Exercise tasks:
A – Count the lines in the records that contain the string "manager", matching case exactly, and reply with the number alone.
B – Continue the StorageService JSON schema from the point where it stops.

Schema Specifications

View the complete StorageService schema in your preferred format:

Complete JSON Schema Definition

{
  "$id": "https://open-metadata.org/schema/entity/services/storageService.json",
  "$schema": "http://json-schema.org/draft-07/schema#",
  "title": "Storage Service",
  "description": "This schema defines the Storage Service entity, such as S3, GCS or AZURE.",
  "type": "object",
  "javaType": "org.openmetadata.schema.entity.services.StorageService",
  "javaInterfaces": [
    "org.openmetadata.schema.EntityInterface",
    "org.openmetadata.schema.ServiceEntityInterface"
  ],

  "definitions": {
    "storageServiceType": {
      "description": "Type of storage service such as S3, GFS, AZURE...",
      "javaInterfaces": [
        "org.openmetadata.schema.EnumInterface"
      ],
      "type": "string",
      "enum": [
        "S3",
        "ADLS",
        "GCS",
        "CustomStorage"
      ],
      "javaEnums": [
        { "name": "S3" },
        { "name": "ADLS" },
        { "name": "GCS" },
        { "name": "CustomStorage" }
      ]
    },
    "storageConnection": {
      "type": "object",
      "javaType": "org.openmetadata.schema.type.StorageConnection",
      "description": "Storage Connection.",
      "javaInterfaces": [
        "org.openmetadata.schema.ServiceConnectionEntityInterface"
      ],
      "properties": {
        "config": {
          "mask": true,
          "oneOf": [
            { "$ref": "connections/storage/s3Connection.json" },
            { "$ref": "connections/storage/adlsConnection.json" },
            { "$ref": "connections/storage/gcsConnection.json" },
            { "$ref": "connections/storage/customStorageConnection.json" }
          ]
        }
      },
      "additionalProperties": false
    }
  },

  "properties": {
    "id": {
      "description": "Unique identifier of this storage service instance.",
      "$ref": "../../type/basic.json#/definitions/uuid"

Dataset items:
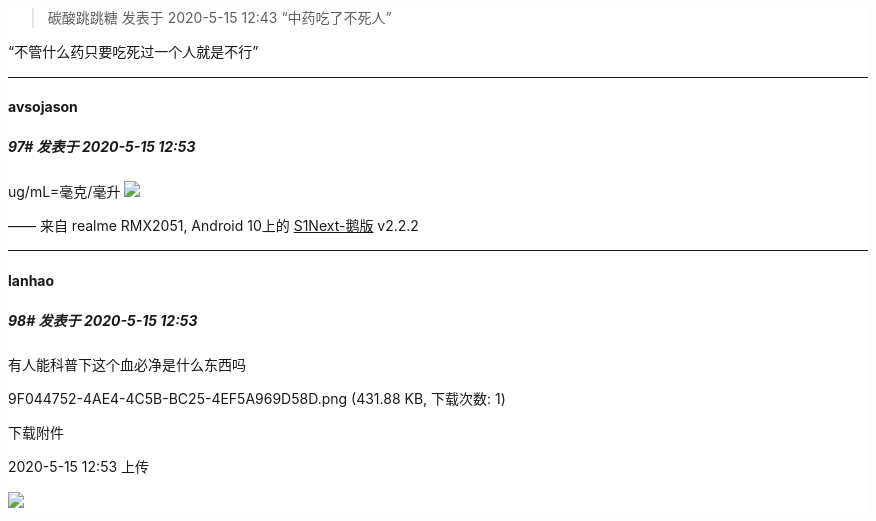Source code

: 

<blockquote>碳酸跳跳糖 发表于 2020-5-15 12:43
“中药吃了不死人”</blockquote>
“不管什么药只要吃死过一个人就是不行”







-----

####  avsojason  
##### 97#       发表于 2020-5-15 12:53




ug/mL=毫克/毫升
<img src="https://static.saraba1st.com/image/smiley/face2017/215.gif" referrerpolicy="no-referrer">

—— 来自 realme RMX2051, Android 10上的 [S1Next-鹅版](https://github.com/ykrank/S1-Next/releases) v2.2.2







-----

####  lanhao  
##### 98#       发表于 2020-5-15 12:53




有人能科普下这个血必净是什么东西吗






9F044752-4AE4-4C5B-BC25-4EF5A969D58D.png
(431.88 KB, 下载次数: 1)




下载附件


2020-5-15 12:53 上传









<img src="https://img.saraba1st.com/forum/202005/15/125315bs9qwxpqpnc9fqqq.png" referrerpolicy="no-referrer">





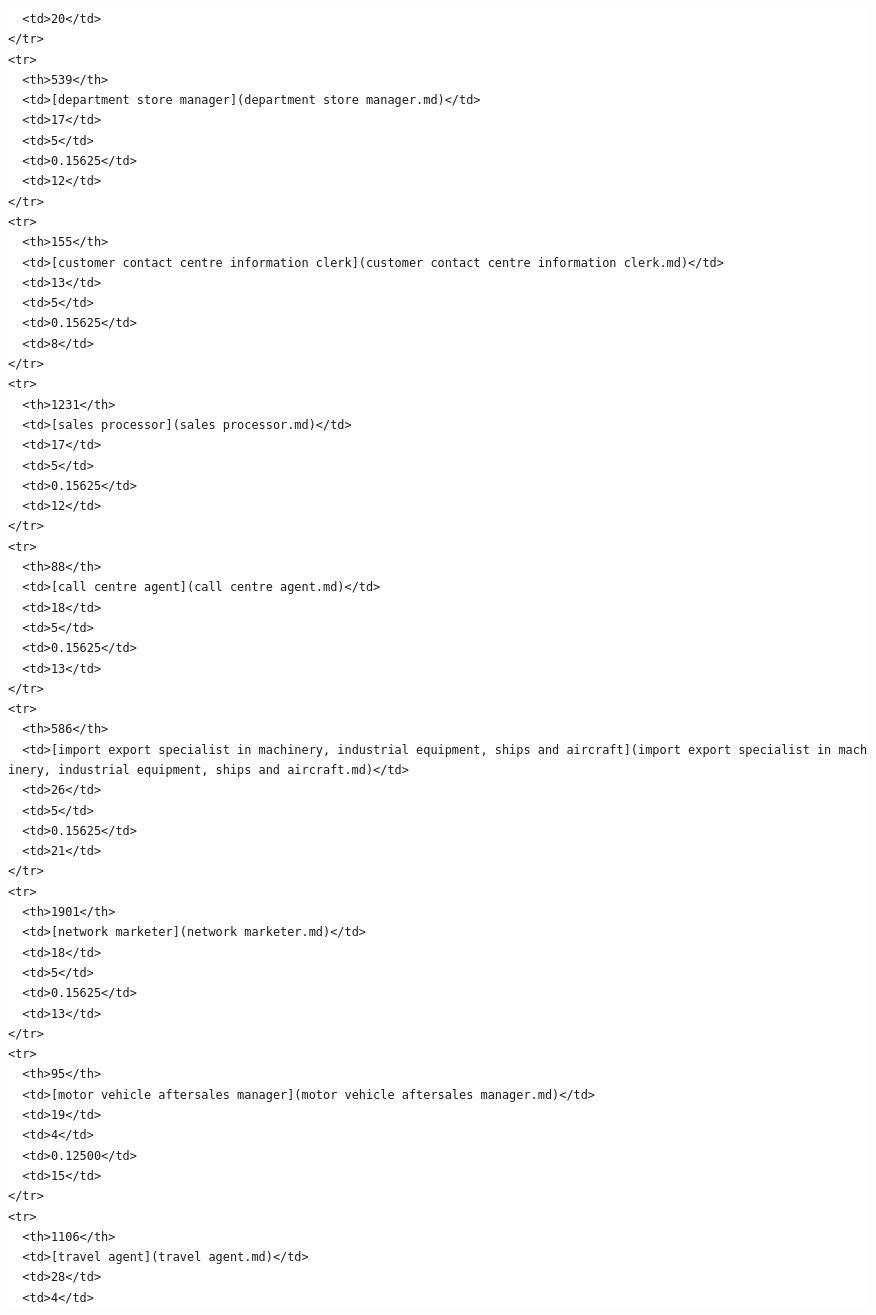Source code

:       <td>20</td>
    </tr>
    <tr>
      <th>539</th>
      <td>[department store manager](department store manager.md)</td>
      <td>17</td>
      <td>5</td>
      <td>0.15625</td>
      <td>12</td>
    </tr>
    <tr>
      <th>155</th>
      <td>[customer contact centre information clerk](customer contact centre information clerk.md)</td>
      <td>13</td>
      <td>5</td>
      <td>0.15625</td>
      <td>8</td>
    </tr>
    <tr>
      <th>1231</th>
      <td>[sales processor](sales processor.md)</td>
      <td>17</td>
      <td>5</td>
      <td>0.15625</td>
      <td>12</td>
    </tr>
    <tr>
      <th>88</th>
      <td>[call centre agent](call centre agent.md)</td>
      <td>18</td>
      <td>5</td>
      <td>0.15625</td>
      <td>13</td>
    </tr>
    <tr>
      <th>586</th>
      <td>[import export specialist in machinery, industrial equipment, ships and aircraft](import export specialist in machinery, industrial equipment, ships and aircraft.md)</td>
      <td>26</td>
      <td>5</td>
      <td>0.15625</td>
      <td>21</td>
    </tr>
    <tr>
      <th>1901</th>
      <td>[network marketer](network marketer.md)</td>
      <td>18</td>
      <td>5</td>
      <td>0.15625</td>
      <td>13</td>
    </tr>
    <tr>
      <th>95</th>
      <td>[motor vehicle aftersales manager](motor vehicle aftersales manager.md)</td>
      <td>19</td>
      <td>4</td>
      <td>0.12500</td>
      <td>15</td>
    </tr>
    <tr>
      <th>1106</th>
      <td>[travel agent](travel agent.md)</td>
      <td>28</td>
      <td>4</td>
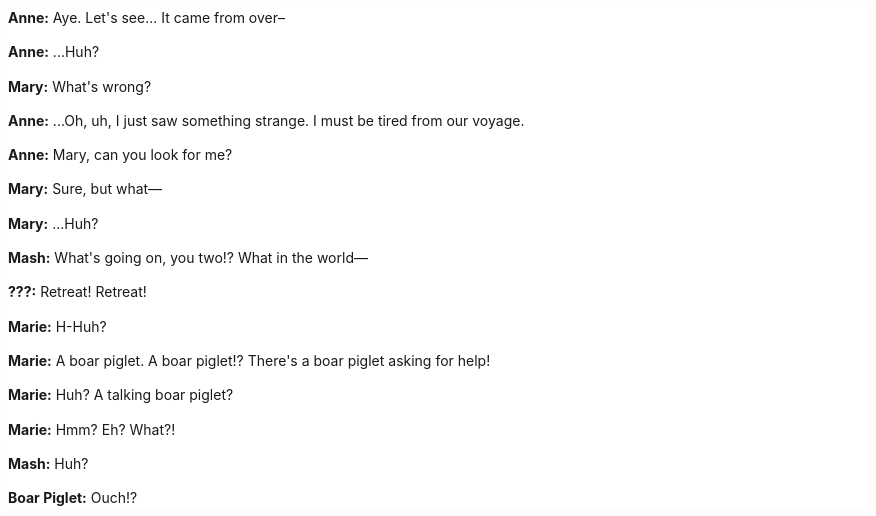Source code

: 
**Anne:**
Aye. Let's see...
It came from over&ndash;

 
**Anne:**
...Huh?

 
**Mary:**
What's wrong?

 
**Anne:**
...Oh, uh, I just saw something strange.
I must be tired from our voyage.

 
**Anne:**
Mary, can you look for me?

 
**Mary:**
Sure, but what&mdash;

 
**Mary:**
...Huh?

 
**Mash:**
What's going on, you two!?
What in the world&mdash;

 
**???:**
Retreat!
Retreat!

 
**Marie:**
H-Huh?

 
**Marie:**
A boar piglet. A boar piglet!?
There's a boar piglet asking for help!

 
**Marie:**
Huh? A talking boar piglet?

 
**Marie:**
Hmm? Eh? What?!

 
**Mash:**
Huh?

 
**Boar Piglet:**
Ouch!?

Answers provided:
A – 2

B –
    },
    "name": {
      "description": "Name that identifies this storage service.",
      "$ref": "../../type/basic.json#/definitions/entityName"
    },
    "fullyQualifiedName": {
      "description": "FullyQualifiedName same as `name`.",
      "$ref": "../../type/basic.json#/definitions/fullyQualifiedEntityName"
    },
    "displayName": {
      "description": "Display Name that identifies this storage service.",
      "type": "string"
    },
    "serviceType": {
      "description": "Type of storage service such as S3, GCS, AZURE...",
      "$ref": "#/definitions/storageServiceType"
    },
    "description": {
      "description": "Description of a storage service instance.",
      "$ref": "../../type/basic.json#/definitions/markdown"
    },
    "connection": {
      "$ref": "#/definitions/storageConnection"
    },
    "pipelines": {
      "description": "References to pipelines deployed for this storage service to extract metadata, usage, lineage etc..",
      "$ref": "../../type/entityReferenceList.json"
    },
    "testConnectionResult": {
      "description": "Last test connection results for this service",
      "$ref": "connections/testConnectionResult.json"
    },
    "tags": {
      "description": "Tags for this storage Service.",
      "type": "array",
      "items": {
        "$ref": "../../type/tagLabel.json"
      },
      "default": []
    },
    "version": {
      "description": "Metadata version of the entity.",
      "$ref": "../../type/entityHistory.json#/definitions/entityVersion"
    },
    "updatedAt": {
      "description": "Last update time corresponding to the new version of the entity in Unix epoch time milliseconds.",
      "$ref": "../../type/basic.json#/definitions/timestamp"
    },
    "updatedBy": {
      "description": "User who made the update.",
      "type": "string"
    },
    "impersonatedBy": {
      "description": "Bot user that performed the action on behalf of the actual user.",
      "$ref": "../../type/basic.json#/definitions/impersonatedBy"
    },
    "href": {
      "description": "Link to the resource corresponding to this storage service.",
      "$ref": "../../type/basic.json#/definitions/href"
    },
    "owners": {
      "description": "Owners of this storage service.",
      "$ref": "../../type/entityReferenceList.json"
    },
    "changeDescription": {
      "description": "Change that lead to this version of the entity.",
      "$ref": "../../type/entityHistory.json#/definitions/changeDescription"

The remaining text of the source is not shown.